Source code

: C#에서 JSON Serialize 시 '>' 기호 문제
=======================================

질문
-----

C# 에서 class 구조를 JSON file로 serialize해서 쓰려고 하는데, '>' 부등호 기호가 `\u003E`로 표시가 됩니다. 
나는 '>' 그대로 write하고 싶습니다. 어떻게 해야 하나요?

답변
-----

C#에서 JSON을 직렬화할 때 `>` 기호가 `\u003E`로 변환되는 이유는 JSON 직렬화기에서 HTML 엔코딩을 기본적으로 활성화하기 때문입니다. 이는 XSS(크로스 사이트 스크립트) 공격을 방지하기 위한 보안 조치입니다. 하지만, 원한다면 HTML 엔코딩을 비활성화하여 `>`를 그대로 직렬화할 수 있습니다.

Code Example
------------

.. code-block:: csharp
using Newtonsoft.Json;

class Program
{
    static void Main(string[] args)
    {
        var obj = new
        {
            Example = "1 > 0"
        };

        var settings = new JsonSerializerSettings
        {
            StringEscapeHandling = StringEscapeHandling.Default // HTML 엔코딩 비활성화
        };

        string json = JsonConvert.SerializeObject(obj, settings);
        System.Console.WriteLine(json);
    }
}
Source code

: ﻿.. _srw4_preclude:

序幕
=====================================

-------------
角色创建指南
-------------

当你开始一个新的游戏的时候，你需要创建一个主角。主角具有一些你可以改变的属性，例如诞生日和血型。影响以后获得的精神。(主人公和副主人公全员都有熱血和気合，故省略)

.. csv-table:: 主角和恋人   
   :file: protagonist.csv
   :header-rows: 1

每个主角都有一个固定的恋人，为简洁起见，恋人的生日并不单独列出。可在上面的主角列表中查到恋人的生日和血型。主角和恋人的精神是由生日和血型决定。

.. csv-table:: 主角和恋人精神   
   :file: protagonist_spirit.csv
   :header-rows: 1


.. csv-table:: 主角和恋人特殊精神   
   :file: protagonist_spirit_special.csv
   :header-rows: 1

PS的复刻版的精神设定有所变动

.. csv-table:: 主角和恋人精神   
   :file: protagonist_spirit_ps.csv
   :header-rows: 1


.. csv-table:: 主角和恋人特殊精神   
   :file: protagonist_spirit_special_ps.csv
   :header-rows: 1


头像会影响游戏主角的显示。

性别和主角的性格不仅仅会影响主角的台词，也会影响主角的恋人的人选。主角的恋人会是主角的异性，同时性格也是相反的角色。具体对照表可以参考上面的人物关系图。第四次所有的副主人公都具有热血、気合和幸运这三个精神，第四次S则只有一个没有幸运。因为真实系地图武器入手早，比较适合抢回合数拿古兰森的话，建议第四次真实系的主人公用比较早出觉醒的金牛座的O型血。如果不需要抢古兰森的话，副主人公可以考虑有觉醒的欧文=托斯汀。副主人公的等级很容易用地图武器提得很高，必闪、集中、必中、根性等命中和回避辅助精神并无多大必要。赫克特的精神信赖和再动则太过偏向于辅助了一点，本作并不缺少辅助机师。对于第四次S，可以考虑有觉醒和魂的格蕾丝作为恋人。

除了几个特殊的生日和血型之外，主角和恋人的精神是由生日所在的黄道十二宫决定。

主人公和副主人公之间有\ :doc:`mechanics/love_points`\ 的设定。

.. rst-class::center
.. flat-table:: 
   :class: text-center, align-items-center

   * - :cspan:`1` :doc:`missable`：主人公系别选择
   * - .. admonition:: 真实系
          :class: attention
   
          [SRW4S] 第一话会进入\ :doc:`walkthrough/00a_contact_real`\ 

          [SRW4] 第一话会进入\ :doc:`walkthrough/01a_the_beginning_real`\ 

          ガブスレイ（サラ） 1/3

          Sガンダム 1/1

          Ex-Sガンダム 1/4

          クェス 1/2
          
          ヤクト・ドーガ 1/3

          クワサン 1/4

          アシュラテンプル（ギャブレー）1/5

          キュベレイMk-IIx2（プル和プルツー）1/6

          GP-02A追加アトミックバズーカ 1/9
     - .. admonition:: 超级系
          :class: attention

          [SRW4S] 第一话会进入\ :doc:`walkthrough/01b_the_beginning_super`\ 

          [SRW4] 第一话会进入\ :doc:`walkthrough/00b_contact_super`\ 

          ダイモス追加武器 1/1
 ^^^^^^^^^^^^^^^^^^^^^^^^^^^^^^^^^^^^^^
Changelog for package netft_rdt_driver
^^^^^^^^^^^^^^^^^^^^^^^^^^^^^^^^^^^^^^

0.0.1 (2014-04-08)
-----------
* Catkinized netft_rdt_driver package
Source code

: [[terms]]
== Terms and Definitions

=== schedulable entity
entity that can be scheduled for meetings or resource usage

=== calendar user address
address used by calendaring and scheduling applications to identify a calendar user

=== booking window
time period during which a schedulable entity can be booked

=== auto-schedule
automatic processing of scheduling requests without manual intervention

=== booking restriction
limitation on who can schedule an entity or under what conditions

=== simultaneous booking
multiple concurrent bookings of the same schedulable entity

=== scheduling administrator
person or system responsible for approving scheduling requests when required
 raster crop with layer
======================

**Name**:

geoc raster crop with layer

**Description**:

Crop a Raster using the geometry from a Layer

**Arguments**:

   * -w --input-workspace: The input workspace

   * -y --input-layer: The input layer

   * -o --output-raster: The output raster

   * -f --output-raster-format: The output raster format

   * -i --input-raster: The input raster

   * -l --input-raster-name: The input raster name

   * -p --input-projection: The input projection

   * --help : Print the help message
+++
**What you are asked to do**: Your task is to repeat each line of the material exactly.

**Worked solution**:
Source code

: C#에서 JSON Serialize 시 '>' 기호 문제
=======================================

질문
-----

C# 에서 class 구조를 JSON file로 serialize해서 쓰려고 하는데, '>' 부등호 기호가 `\u003E`로 표시가 됩니다. 
나는 '>' 그대로 write하고 싶습니다. 어떻게 해야 하나요?

답변
-----

C#에서 JSON을 직렬화할 때 `>` 기호가 `\u003E`로 변환되는 이유는 JSON 직렬화기에서 HTML 엔코딩을 기본적으로 활성화하기 때문입니다. 이는 XSS(크로스 사이트 스크립트) 공격을 방지하기 위한 보안 조치입니다. 하지만, 원한다면 HTML 엔코딩을 비활성화하여 `>`를 그대로 직렬화할 수 있습니다.

Code Example
------------

.. code-block:: csharp
using Newtonsoft.Json;

class Program
{
    static void Main(string[] args)
    {
        var obj = new
        {
            Example = "1 > 0"
        };

        var settings = new JsonSerializerSettings
        {
            StringEscapeHandling = StringEscapeHandling.Default // HTML 엔코딩 비활성화
        };

        string json = JsonConvert.SerializeObject(obj, settings);
        System.Console.WriteLine(json);
    }
}
Source code

: ﻿.. _srw4_preclude:

序幕
=====================================

-------------
角色创建指南
-------------

当你开始一个新的游戏的时候，你需要创建一个主角。主角具有一些你可以改变的属性，例如诞生日和血型。影响以后获得的精神。(主人公和副主人公全员都有熱血和気合，故省略)

.. csv-table:: 主角和恋人   
   :file: protagonist.csv
   :header-rows: 1

每个主角都有一个固定的恋人，为简洁起见，恋人的生日并不单独列出。可在上面的主角列表中查到恋人的生日和血型。主角和恋人的精神是由生日和血型决定。

.. csv-table:: 主角和恋人精神   
   :file: protagonist_spirit.csv
   :header-rows: 1


.. csv-table:: 主角和恋人特殊精神   
   :file: protagonist_spirit_special.csv
   :header-rows: 1

PS的复刻版的精神设定有所变动

.. csv-table:: 主角和恋人精神   
   :file: protagonist_spirit_ps.csv
   :header-rows: 1


.. csv-table:: 主角和恋人特殊精神   
   :file: protagonist_spirit_special_ps.csv
   :header-rows: 1


头像会影响游戏主角的显示。

性别和主角的性格不仅仅会影响主角的台词，也会影响主角的恋人的人选。主角的恋人会是主角的异性，同时性格也是相反的角色。具体对照表可以参考上面的人物关系图。第四次所有的副主人公都具有热血、気合和幸运这三个精神，第四次S则只有一个没有幸运。因为真实系地图武器入手早，比较适合抢回合数拿古兰森的话，建议第四次真实系的主人公用比较早出觉醒的金牛座的O型血。如果不需要抢古兰森的话，副主人公可以考虑有觉醒的欧文=托斯汀。副主人公的等级很容易用地图武器提得很高，必闪、集中、必中、根性等命中和回避辅助精神并无多大必要。赫克特的精神信赖和再动则太过偏向于辅助了一点，本作并不缺少辅助机师。对于第四次S，可以考虑有觉醒和魂的格蕾丝作为恋人。

除了几个特殊的生日和血型之外，主角和恋人的精神是由生日所在的黄道十二宫决定。

主人公和副主人公之间有\ :doc:`mechanics/love_points`\ 的设定。

.. rst-class::center
.. flat-table:: 
   :class: text-center, align-items-center

   * - :cspan:`1` :doc:`missable`：主人公系别选择
   * - .. admonition:: 真实系
          :class: attention
   
          [SRW4S] 第一话会进入\ :doc:`walkthrough/00a_contact_real`\ 

          [SRW4] 第一话会进入\ :doc:`walkthrough/01a_the_beginning_real`\ 

          ガブスレイ（サラ） 1/3

          Sガンダム 1/1

          Ex-Sガンダム 1/4

          クェス 1/2
          
          ヤクト・ドーガ 1/3

          クワサン 1/4

          アシュラテンプル（ギャブレー）1/5

          キュベレイMk-IIx2（プル和プルツー）1/6

          GP-02A追加アトミックバズーカ 1/9
     - .. admonition:: 超级系
          :class: attention

          [SRW4S] 第一话会进入\ :doc:`walkthrough/01b_the_beginning_super`\ 

          [SRW4] 第一话会进入\ :doc:`walkthrough/00b_contact_super`\ 

          ダイモス追加武器 1/1
 ^^^^^^^^^^^^^^^^^^^^^^^^^^^^^^^^^^^^^^
Changelog for package netft_rdt_driver
^^^^^^^^^^^^^^^^^^^^^^^^^^^^^^^^^^^^^^

0.0.1 (2014-04-08)
-----------
* Catkinized netft_rdt_driver package
Source code

: [[terms]]
== Terms and Definitions

=== schedulable entity
entity that can be scheduled for meetings or resource usage

=== calendar user address
address used by calendaring and scheduling applications to identify a calendar user

=== booking window
time period during which a schedulable entity can be booked

=== auto-schedule
automatic processing of scheduling requests without manual intervention

=== booking restriction
limitation on who can schedule an entity or under what conditions

=== simultaneous booking
multiple concurrent bookings of the same schedulable entity

=== scheduling administrator
person or system responsible for approving scheduling requests when required
 raster crop with layer
======================

**Name**:

geoc raster crop with layer

**Description**:

Crop a Raster using the geometry from a Layer

**Arguments**:

   * -w --input-workspace: The input workspace

   * -y --input-layer: The input layer

   * -o --output-raster: The output raster

   * -f --output-raster-format: The output raster format

   * -i --input-raster: The input raster

   * -l --input-raster-name: The input raster name

   * -p --input-projection: The input projection

   * --help : Print the help message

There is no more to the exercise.